Well, the Hamburg case is about being downgraded, but also about the implications of being a lower-tier event and the lack of an option to operate outside of the ATP monopoly and compete in the market for the services of professional tennis players. It also involves Qatar and the process by which the ATP awarded a 500 sanction to Dubai in what was supposed to be an open bid process.

As for the Volvo case, it settled, which is why many of the same rules that the court questioned in that case are still around (and being challenged in the Hamburg case. Things like the Special Events Rule, pooling of media rights, player commitment rules, etc. I think the findings are broader than you describe. The Court rules that mechanisms such as pooled media rights, player commitment rules, "satisfy the element[s] of antitrust injury." The Court also rules that the MIPTC (the forerunner to the ATP) was not a single entity for anti-trust purposes. The Court also allowed the plaintiffs' charges of "price fixing" in connection with the MIPTC setting prize money maximums and minimums (a claim that has been raised by Hamburg as well). The Coyrt also found that player commitment rules amounted to a group boycott or refusal to deal. The court also let stand the Section 2 claims of monopolization of the relevant market (which was defined as men's professional tennis).

There are significant similarties between the Hamburg case and the Volvo case. Many of the rules challenged in the Volvo case (and viewed as potentially anti-competitive by the Second Circuit) remain in almost the identical form today. And the fact that the judge in the Hamburg case wouldn't even permit the ATP to file a summary judgment motion indicates to me that he has analyzed the issues the same way the Volvo court did and this does not bode well for the ATP.

Anonymous john -- 7/11/2008 10:13 AM  

I would imagine that Hamburg is seeking injunctive relief and want to have things stay at the status quo?
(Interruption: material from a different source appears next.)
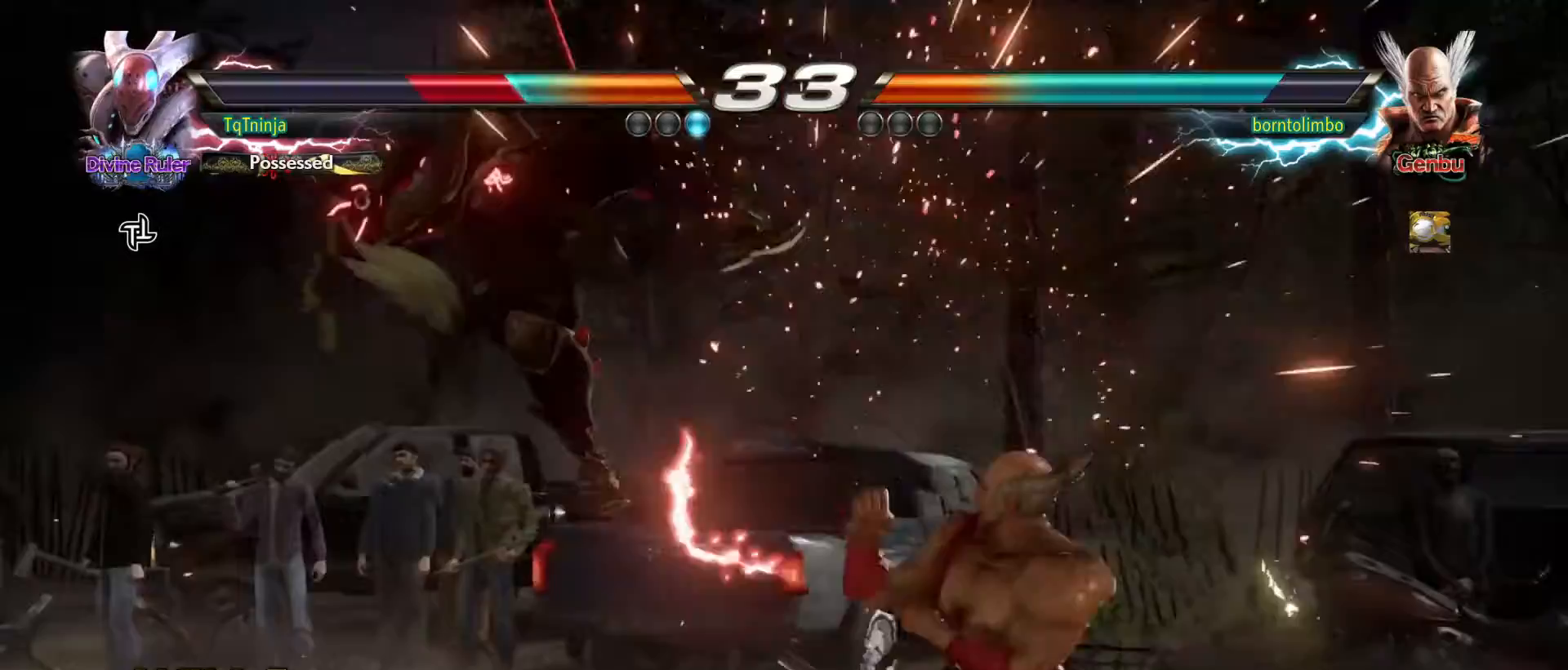
{"buttons": [], "left_stick": "up", "events": [[200, "left_stick", "up"], [250, "TRIANGLE", "down"], [333, "SQUARE", "down"], [333, "TRIANGLE", "up"], [383, "SQUARE", "up"], [400, "TRIANGLE", "down"], [483, "TRIANGLE", "up"]]}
So, basically, they're arguing that the ATP system is illegal only if they're not allowed to be a part of it. If the ATP's right to decide on calendar dates and classifications is held to be invalid then what does that do to the tennis calendar? All tournaments may be in any classification they want in any week they want? So, all European clay court events will want the date 2 weeks before the French Open and will call themselves 1000s?? Thus, we’d have a calendar with some weeks having 8 tournaments (and diluted player fields) and bunches of others with zero tournaments. Obviously the avoidance of such a chaotic situation is why we have sports leagues. If a sport league cannot decide upon those types of things the entire sport is in disarray and it is the consumers (fans, sponsors, TV) that suffer. Was the anti-trust law really designed to give us such a result?